President Donald Trump's positions on guns and school safety appeared to shift following a surprise meeting with the National Riffle Association on Thursday night.
The meeting came one day after he had expressed his support for a number of measures on guns that put him at odds with the gun lobby during a freewheeling meeting with lawmakers on Wednesday.
On Friday morning, White House Press Secretary Sarah Sanders said the president continues to "conceptually" support the idea of raising the minimum age of purchase on assault rifles, but suggested that the president was in favor of leaving the matter up to the states.
"I think he thinks it would probably have more potential at the states than it would at the federal level," Sanders said, noting that the president realizes that "there's not a lot of broad support for" raising the minimum purchase age.
But on Wednesday, when the president urged lawmakers not to be afraid of going up against the NRA on the issue and accused Sen. Pat Toomey, R-Penn., of being "afraid of the NRA" because his previously proposed legislation calling for expanding background checks on nearly all gun purchases, and co-sponsored by Sen. Joe Manchin, D-West Virginia, does not address the age minimum.

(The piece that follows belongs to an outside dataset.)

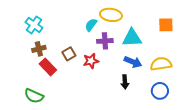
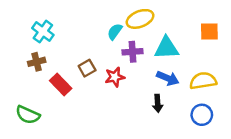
yellow ellipse: (111, 15) -> (140, 19), turned -30
brown cross: (39, 49) -> (37, 62), moved
green semicircle: (34, 96) -> (28, 115), moved

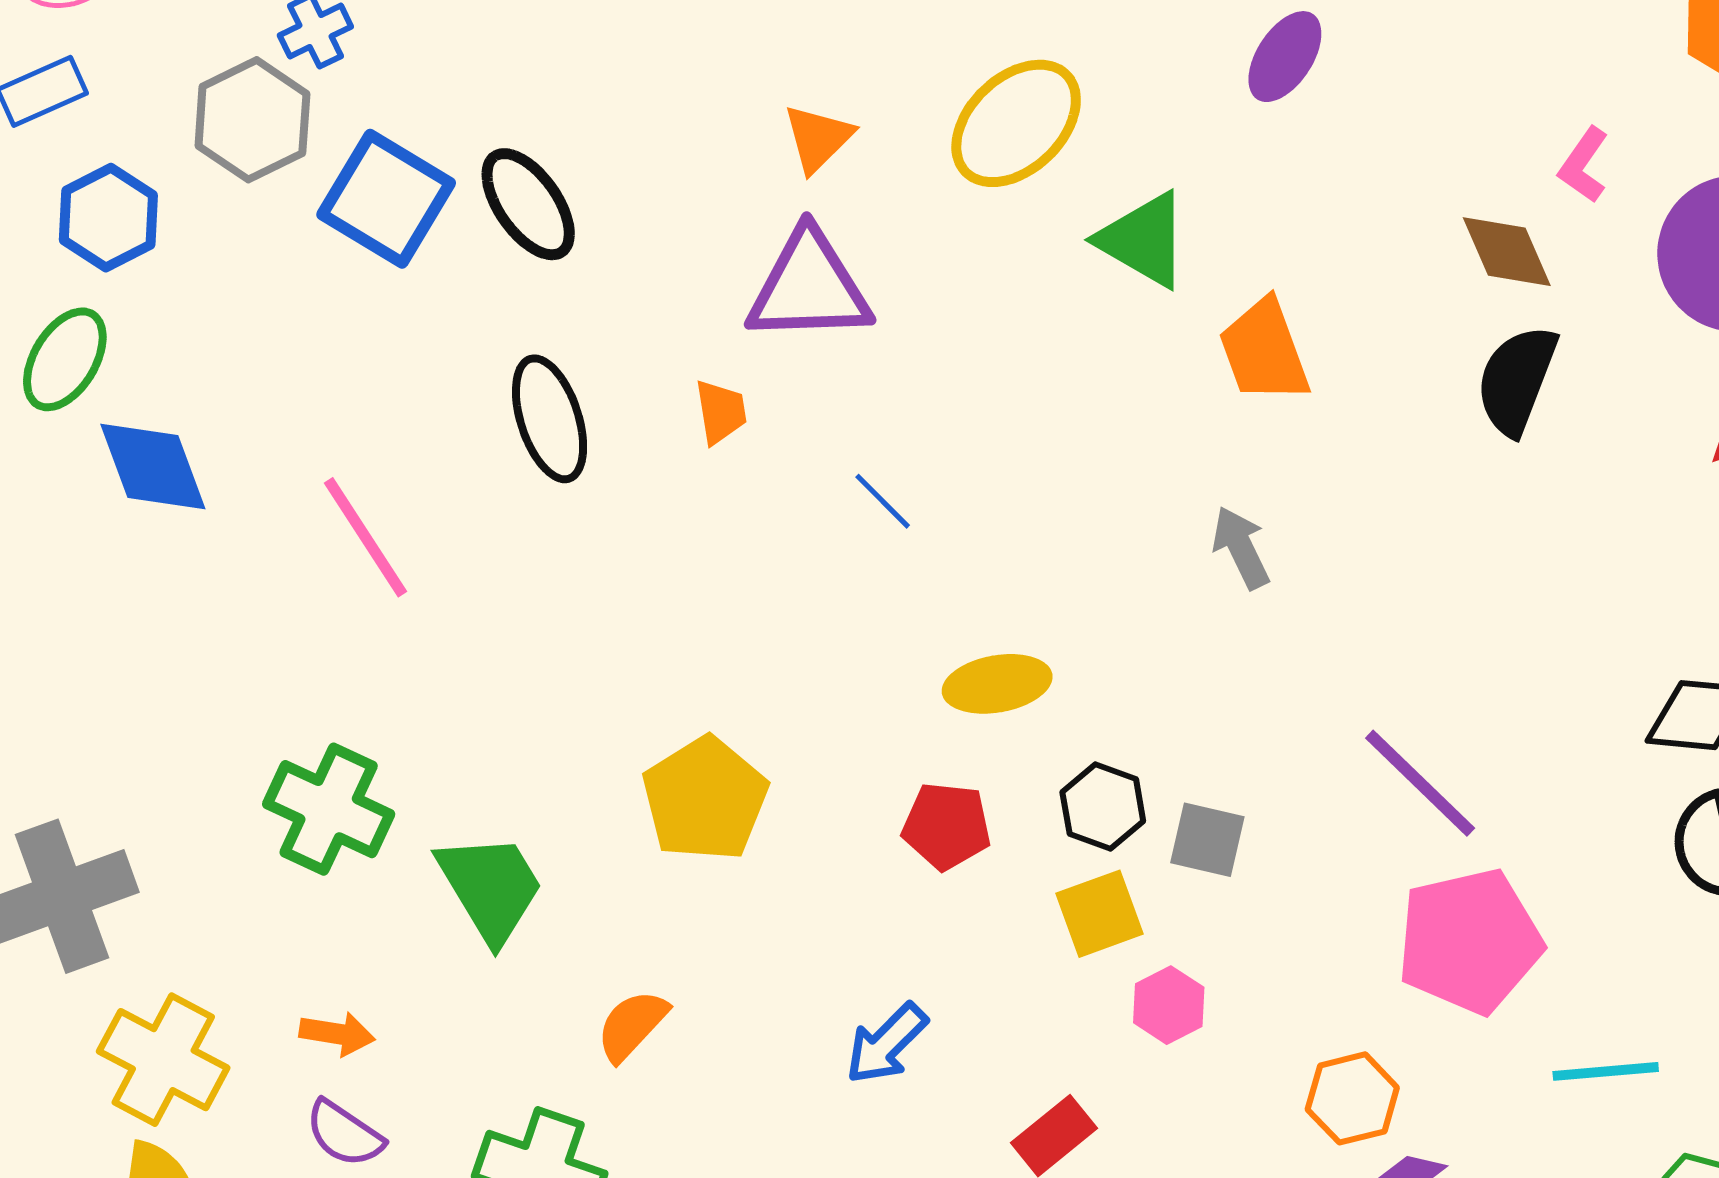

"I'm a big fan of the NRA ... but that doesn't mean we have to agree on everything. It doesn't make sense that I have to wait until I'm 21 to get a handgun but I can get this weapon at 18," Trump said on Wednesday, as he pressed Toomey on why his legislation doesn't address the issue.
"You know why? Because you're afraid of the NRA, right?" Trump said to Toomey.
Following his previously unannounced meeting with the NRA on Thursday, President Trump took to Twitter to declare the meeting a success.
The NRA's top lobbyist went further in his readout of the meeting, suggesting that the organization was on the same page with the president and vice president in their opposition to gun control measures.
The president had also seemed to clearly support requiring expanding background checks on gun purchases in Wednesday's meeting. But on Friday, Sanders said that the president is simply in favor of improving the existing background check system.
"Not necessarily universal background checks but certainly improving the background check system," Sanders said. "Universal means something different to a lot of people. He certainly wants to focus and improve on the background check system."
When it comes to the so-called Manchin-Toomey bill, which the president on Wednesday seemed enthusiastic about, Sanders said Friday that the President hasn't "fully gotten on board with" that bill.
"They are still kind of working out some of the final pieces of that legislation. Until it gets into its final stage, we're not going to weigh in. But we're continuing to closely watch that," Sanders said on FOX News.
Sanders emphasized that the only existing legislation that the president supports in its current form are the FIX NICS Act, which would make modest improvements to the nation's background check system, and the STOP School Violence Act, which would offer aid to states in identifying and reporting individual who may pose a safety risk.